My moment came after my aunt's funeral; she was my mom's sister and best friend. We were filing through the pews, that slow family procession after the service when grief has made everyone quiet and clumsy.
Then I heard my mother's voice say my name. Clear. Distinct. Close enough to turn my blood cold, from which I still feel the shiver that day.
Maybe my brain reached for the voice I missed. Maybe grief, exhaustion, ritual, and memory met in one haunted second.
Mary-Frances O'Connor, professor of psychology at the University of Arizona and head of the Grief, Loss, and Social Stress Lab, has studied how the brain processes the death of someone we love.
Her research explains grief as the mind trying to learn a new reality while the old bond remains deeply wired.
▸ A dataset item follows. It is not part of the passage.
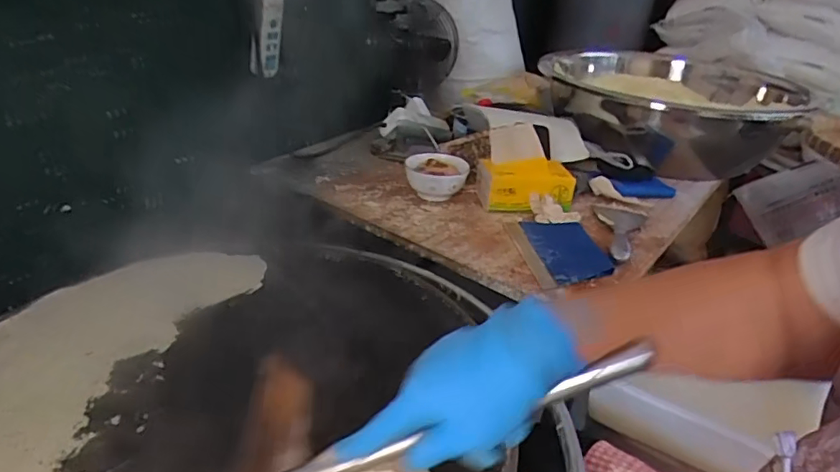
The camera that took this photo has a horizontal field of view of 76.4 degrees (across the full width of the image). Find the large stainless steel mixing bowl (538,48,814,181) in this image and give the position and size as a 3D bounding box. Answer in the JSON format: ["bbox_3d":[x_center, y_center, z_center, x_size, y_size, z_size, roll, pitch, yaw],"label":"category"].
[{"bbox_3d":[0.551,-0.296,1.244,0.523,0.173,0.462,14,31,17],"label":"large stainless steel mixing bowl"}]

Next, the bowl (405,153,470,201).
[{"bbox_3d":[0.030,-0.110,1.011,0.117,0.061,0.122,3,29,-2],"label":"bowl"}]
I can accept the science without surrendering the wonder. The brain may be involved, the same goes for memory, and certainly faith. But none of those explanations feel large enough to close the case.
My family has always been a half-bubble off plumb anyway. A few days after my dad died, my middle daughter was napping in an upstairs bedroom of my childhood home, which my brother and sister-in-law had bought from my parents.
She felt a tickle on her foot.
Maybe a nerve fired, or her grandfather, who once filled that house with his voice and footsteps, stopped by in the only way left to him.
The night my dad died, dogs in three states barked at empty spaces. My daughter's dog in Norfolk, Va. My niece's and brother-in-law's dog in Wisconsin. My nephew's dog in Ohio. Empty hallways, closets, and bedrooms. Three homes, three sets of animals reacting to something no one else could see.
A 1993 bereavement study found post-loss experience common among older widowed adults during the first year after a spouse's death. Another study of bereaved older adults found that seeing or hearing a deceased spouse often felt similar to ordinary daily contact before death and was positive for many who experienced it.
I don't know what causes these moments. Wishful thinking? Coincidence? The mercy of God? The stubborn echo of love? I only know my family keeps having them, and the people who experience them come away from changed.
Maybe the dead don't leave all at once; maybe love has a long reach; and maybe a father's nickname, a husband's voice, a dog's bark, or a mother saying your name can cross a distance we were never meant to measure.
I hope so.
I like to think my parents still know where we are, and I like to think they still pass through the rooms, near enough to stir our dogs, touch a sleeping foot, or call one of us by name when we need it most.